Records START

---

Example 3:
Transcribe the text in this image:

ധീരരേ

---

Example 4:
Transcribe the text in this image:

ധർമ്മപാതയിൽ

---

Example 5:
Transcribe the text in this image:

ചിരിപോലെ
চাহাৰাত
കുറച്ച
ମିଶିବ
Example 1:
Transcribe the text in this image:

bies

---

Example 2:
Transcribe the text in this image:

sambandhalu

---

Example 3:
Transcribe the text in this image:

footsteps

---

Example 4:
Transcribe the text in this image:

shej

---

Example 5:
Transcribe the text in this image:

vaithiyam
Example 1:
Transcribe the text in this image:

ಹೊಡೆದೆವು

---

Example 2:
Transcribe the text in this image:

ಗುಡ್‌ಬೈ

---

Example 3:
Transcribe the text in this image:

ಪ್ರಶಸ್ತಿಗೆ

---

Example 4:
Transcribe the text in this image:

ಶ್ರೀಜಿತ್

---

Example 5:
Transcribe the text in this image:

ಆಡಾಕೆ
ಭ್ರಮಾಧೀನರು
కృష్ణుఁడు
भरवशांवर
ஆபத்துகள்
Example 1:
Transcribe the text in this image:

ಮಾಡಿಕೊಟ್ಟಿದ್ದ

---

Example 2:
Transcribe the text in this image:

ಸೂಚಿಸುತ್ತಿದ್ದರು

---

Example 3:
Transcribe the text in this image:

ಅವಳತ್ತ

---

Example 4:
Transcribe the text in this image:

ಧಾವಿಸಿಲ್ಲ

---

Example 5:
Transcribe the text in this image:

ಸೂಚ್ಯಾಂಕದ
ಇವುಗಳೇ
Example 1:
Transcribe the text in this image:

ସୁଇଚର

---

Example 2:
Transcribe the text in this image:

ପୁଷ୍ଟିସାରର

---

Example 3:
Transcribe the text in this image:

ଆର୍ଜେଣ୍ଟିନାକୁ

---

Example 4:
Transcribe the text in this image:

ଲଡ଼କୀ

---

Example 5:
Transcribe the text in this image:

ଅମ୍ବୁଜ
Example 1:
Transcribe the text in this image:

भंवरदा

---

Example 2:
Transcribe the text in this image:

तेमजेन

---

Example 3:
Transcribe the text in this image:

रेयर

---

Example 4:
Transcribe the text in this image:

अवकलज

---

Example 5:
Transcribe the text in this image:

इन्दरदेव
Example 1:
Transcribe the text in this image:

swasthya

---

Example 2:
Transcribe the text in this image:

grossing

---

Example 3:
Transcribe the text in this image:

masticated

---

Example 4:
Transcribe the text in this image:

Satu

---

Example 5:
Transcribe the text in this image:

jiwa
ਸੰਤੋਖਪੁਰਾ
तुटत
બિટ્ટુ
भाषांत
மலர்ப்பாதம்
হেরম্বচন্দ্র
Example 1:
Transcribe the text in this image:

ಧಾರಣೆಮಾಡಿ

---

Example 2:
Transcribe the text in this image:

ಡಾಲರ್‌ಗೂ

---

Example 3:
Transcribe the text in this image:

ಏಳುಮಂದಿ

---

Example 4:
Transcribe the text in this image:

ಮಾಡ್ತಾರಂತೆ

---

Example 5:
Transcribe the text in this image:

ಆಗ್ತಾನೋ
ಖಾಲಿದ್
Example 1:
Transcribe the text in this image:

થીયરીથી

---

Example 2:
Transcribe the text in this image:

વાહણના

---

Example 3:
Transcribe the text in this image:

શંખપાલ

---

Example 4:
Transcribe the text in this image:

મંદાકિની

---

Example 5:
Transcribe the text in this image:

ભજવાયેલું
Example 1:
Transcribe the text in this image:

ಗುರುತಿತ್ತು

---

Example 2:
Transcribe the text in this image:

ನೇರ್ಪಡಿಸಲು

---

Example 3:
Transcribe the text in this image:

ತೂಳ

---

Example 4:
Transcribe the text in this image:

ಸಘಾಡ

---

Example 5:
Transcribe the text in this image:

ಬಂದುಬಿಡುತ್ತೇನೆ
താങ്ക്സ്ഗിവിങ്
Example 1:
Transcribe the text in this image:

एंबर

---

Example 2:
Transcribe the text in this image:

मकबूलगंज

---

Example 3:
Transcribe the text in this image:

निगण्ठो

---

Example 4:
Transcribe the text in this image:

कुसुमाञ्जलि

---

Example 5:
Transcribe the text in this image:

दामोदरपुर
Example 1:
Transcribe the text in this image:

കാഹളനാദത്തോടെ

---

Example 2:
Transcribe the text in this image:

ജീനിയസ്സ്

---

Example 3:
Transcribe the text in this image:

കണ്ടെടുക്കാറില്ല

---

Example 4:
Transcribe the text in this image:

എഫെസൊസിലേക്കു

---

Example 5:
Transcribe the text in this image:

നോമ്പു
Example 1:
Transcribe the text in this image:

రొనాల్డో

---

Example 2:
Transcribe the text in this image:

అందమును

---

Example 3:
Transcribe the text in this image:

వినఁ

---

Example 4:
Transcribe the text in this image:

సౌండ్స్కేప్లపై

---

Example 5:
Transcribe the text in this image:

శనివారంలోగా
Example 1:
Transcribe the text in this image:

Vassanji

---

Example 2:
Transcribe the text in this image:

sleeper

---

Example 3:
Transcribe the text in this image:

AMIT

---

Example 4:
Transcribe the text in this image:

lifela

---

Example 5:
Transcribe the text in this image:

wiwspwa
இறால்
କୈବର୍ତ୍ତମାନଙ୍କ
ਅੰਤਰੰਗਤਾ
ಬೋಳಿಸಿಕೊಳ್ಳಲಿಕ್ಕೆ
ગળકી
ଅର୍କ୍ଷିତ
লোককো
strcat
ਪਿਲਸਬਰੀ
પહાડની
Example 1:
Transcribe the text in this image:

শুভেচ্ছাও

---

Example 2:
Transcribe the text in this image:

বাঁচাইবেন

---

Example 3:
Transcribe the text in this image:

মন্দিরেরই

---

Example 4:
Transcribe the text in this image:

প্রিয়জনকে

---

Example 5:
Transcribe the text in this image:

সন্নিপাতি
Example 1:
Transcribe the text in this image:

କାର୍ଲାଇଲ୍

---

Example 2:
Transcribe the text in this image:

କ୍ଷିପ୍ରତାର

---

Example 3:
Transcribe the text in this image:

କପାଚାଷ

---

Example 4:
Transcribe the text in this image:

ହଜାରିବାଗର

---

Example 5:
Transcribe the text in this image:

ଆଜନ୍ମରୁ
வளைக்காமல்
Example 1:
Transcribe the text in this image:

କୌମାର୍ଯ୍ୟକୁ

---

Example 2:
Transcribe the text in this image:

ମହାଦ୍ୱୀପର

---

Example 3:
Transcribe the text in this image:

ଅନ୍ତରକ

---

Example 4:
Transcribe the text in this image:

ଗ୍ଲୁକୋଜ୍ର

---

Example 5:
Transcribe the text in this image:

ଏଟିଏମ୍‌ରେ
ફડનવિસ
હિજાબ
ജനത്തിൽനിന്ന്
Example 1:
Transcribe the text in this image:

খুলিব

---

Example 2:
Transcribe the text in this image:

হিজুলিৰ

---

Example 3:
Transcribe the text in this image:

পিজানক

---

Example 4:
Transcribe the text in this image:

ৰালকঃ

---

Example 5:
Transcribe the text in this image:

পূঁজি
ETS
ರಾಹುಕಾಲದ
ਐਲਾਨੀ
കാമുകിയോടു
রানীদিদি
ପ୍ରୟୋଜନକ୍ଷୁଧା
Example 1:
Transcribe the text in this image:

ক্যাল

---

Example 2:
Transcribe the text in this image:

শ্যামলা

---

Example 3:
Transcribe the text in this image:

Records END

Required work: Restate the material word for word.

Solution to the exercise:
---

Example 3:
Transcribe the text in this image:

ധീരരേ

---

Example 4:
Transcribe the text in this image:

ധർമ്മപാതയിൽ

---

Example 5:
Transcribe the text in this image:

ചിരിപോലെ
চাহাৰাত
കുറച്ച
ମିଶିବ
Example 1:
Transcribe the text in this image:

bies

---

Example 2:
Transcribe the text in this image:

sambandhalu

---

Example 3:
Transcribe the text in this image:

footsteps

---

Example 4:
Transcribe the text in this image:

shej

---

Example 5:
Transcribe the text in this image:

vaithiyam
Example 1:
Transcribe the text in this image:

ಹೊಡೆದೆವು

---

Example 2:
Transcribe the text in this image:

ಗುಡ್‌ಬೈ

---

Example 3:
Transcribe the text in this image:

ಪ್ರಶಸ್ತಿಗೆ

---

Example 4:
Transcribe the text in this image:

ಶ್ರೀಜಿತ್

---

Example 5:
Transcribe the text in this image:

ಆಡಾಕೆ
ಭ್ರಮಾಧೀನರು
కృష్ణుఁడు
भरवशांवर
ஆபத்துகள்
Example 1:
Transcribe the text in this image:

ಮಾಡಿಕೊಟ್ಟಿದ್ದ

---

Example 2:
Transcribe the text in this image:

ಸೂಚಿಸುತ್ತಿದ್ದರು

---

Example 3:
Transcribe the text in this image:

ಅವಳತ್ತ

---

Example 4:
Transcribe the text in this image:

ಧಾವಿಸಿಲ್ಲ

---

Example 5:
Transcribe the text in this image:

ಸೂಚ್ಯಾಂಕದ
ಇವುಗಳೇ
Example 1:
Transcribe the text in this image:

ସୁଇଚର

---

Example 2:
Transcribe the text in this image:

ପୁଷ୍ଟିସାରର

---

Example 3:
Transcribe the text in this image:

ଆର୍ଜେଣ୍ଟିନାକୁ

---

Example 4:
Transcribe the text in this image:

ଲଡ଼କୀ

---

Example 5:
Transcribe the text in this image:

ଅମ୍ବୁଜ
Example 1:
Transcribe the text in this image:

भंवरदा

---

Example 2:
Transcribe the text in this image:

तेमजेन

---

Example 3:
Transcribe the text in this image:

रेयर

---

Example 4:
Transcribe the text in this image:

अवकलज

---

Example 5:
Transcribe the text in this image:

इन्दरदेव
Example 1:
Transcribe the text in this image:

swasthya

---

Example 2:
Transcribe the text in this image:

grossing

---

Example 3:
Transcribe the text in this image:

masticated

---

Example 4:
Transcribe the text in this image:

Satu

---

Example 5:
Transcribe the text in this image:

jiwa
ਸੰਤੋਖਪੁਰਾ
तुटत
બિટ્ટુ
भाषांत
மலர்ப்பாதம்
হেরম্বচন্দ্র
Example 1:
Transcribe the text in this image:

ಧಾರಣೆಮಾಡಿ

---

Example 2:
Transcribe the text in this image:

ಡಾಲರ್‌ಗೂ

---

Example 3:
Transcribe the text in this image:

ಏಳುಮಂದಿ

---

Example 4:
Transcribe the text in this image:

ಮಾಡ್ತಾರಂತೆ

---

Example 5:
Transcribe the text in this image:

ಆಗ್ತಾನೋ
ಖಾಲಿದ್
Example 1:
Transcribe the text in this image:

થીયરીથી

---

Example 2:
Transcribe the text in this image:

વાહણના

---

Example 3:
Transcribe the text in this image:

શંખપાલ

---

Example 4:
Transcribe the text in this image:

મંદાકિની

---

Example 5:
Transcribe the text in this image:

ભજવાયેલું
Example 1:
Transcribe the text in this image:

ಗುರುತಿತ್ತು

---

Example 2:
Transcribe the text in this image:

ನೇರ್ಪಡಿಸಲು

---

Example 3:
Transcribe the text in this image:

ತೂಳ

---

Example 4:
Transcribe the text in this image:

ಸಘಾಡ

---

Example 5:
Transcribe the text in this image:

ಬಂದುಬಿಡುತ್ತೇನೆ
താങ്ക്സ്ഗിവിങ്
Example 1:
Transcribe the text in this image:

एंबर

---

Example 2:
Transcribe the text in this image:

मकबूलगंज

---

Example 3:
Transcribe the text in this image:

निगण्ठो

---

Example 4:
Transcribe the text in this image:

कुसुमाञ्जलि

---

Example 5:
Transcribe the text in this image:

दामोदरपुर
Example 1:
Transcribe the text in this image:

കാഹളനാദത്തോടെ

---

Example 2:
Transcribe the text in this image:

ജീനിയസ്സ്

---

Example 3:
Transcribe the text in this image:

കണ്ടെടുക്കാറില്ല

---

Example 4:
Transcribe the text in this image:

എഫെസൊസിലേക്കു

---

Example 5:
Transcribe the text in this image:

നോമ്പു
Example 1:
Transcribe the text in this image:

రొనాల్డో

---

Example 2:
Transcribe the text in this image:

అందమును

---

Example 3:
Transcribe the text in this image:

వినఁ

---

Example 4:
Transcribe the text in this image:

సౌండ్స్కేప్లపై

---

Example 5:
Transcribe the text in this image:

శనివారంలోగా
Example 1:
Transcribe the text in this image:

Vassanji

---

Example 2:
Transcribe the text in this image:

sleeper

---

Example 3:
Transcribe the text in this image:

AMIT

---

Example 4:
Transcribe the text in this image:

lifela

---

Example 5:
Transcribe the text in this image:

wiwspwa
இறால்
କୈବର୍ତ୍ତମାନଙ୍କ
ਅੰਤਰੰਗਤਾ
ಬೋಳಿಸಿಕೊಳ್ಳಲಿಕ್ಕೆ
ગળકી
ଅର୍କ୍ଷିତ
লোককো
strcat
ਪਿਲਸਬਰੀ
પહાડની
Example 1:
Transcribe the text in this image:

শুভেচ্ছাও

---

Example 2:
Transcribe the text in this image:

বাঁচাইবেন

---

Example 3:
Transcribe the text in this image:

মন্দিরেরই

---

Example 4:
Transcribe the text in this image:

প্রিয়জনকে

---

Example 5:
Transcribe the text in this image:

সন্নিপাতি
Example 1:
Transcribe the text in this image:

କାର୍ଲାଇଲ୍

---

Example 2:
Transcribe the text in this image:

କ୍ଷିପ୍ରତାର

---

Example 3:
Transcribe the text in this image:

କପାଚାଷ

---

Example 4:
Transcribe the text in this image:

ହଜାରିବାଗର

---

Example 5:
Transcribe the text in this image:

ଆଜନ୍ମରୁ
வளைக்காமல்
Example 1:
Transcribe the text in this image:

କୌମାର୍ଯ୍ୟକୁ

---

Example 2:
Transcribe the text in this image:

ମହାଦ୍ୱୀପର

---

Example 3:
Transcribe the text in this image:

ଅନ୍ତରକ

---

Example 4:
Transcribe the text in this image:

ଗ୍ଲୁକୋଜ୍ର

---

Example 5:
Transcribe the text in this image:

ଏଟିଏମ୍‌ରେ
ફડનવિસ
હિજાબ
ജനത്തിൽനിന്ന്
Example 1:
Transcribe the text in this image:

খুলিব

---

Example 2:
Transcribe the text in this image:

হিজুলিৰ

---

Example 3:
Transcribe the text in this image:

পিজানক

---

Example 4:
Transcribe the text in this image:

ৰালকঃ

---

Example 5:
Transcribe the text in this image:

পূঁজি
ETS
ರಾಹುಕಾಲದ
ਐਲਾਨੀ
കാമുകിയോടു
রানীদিদি
ପ୍ରୟୋଜନକ୍ଷୁଧା
Example 1:
Transcribe the text in this image:

ক্যাল

---

Example 2:
Transcribe the text in this image:

শ্যামলা

---

Example 3:
Transcribe the text in this image:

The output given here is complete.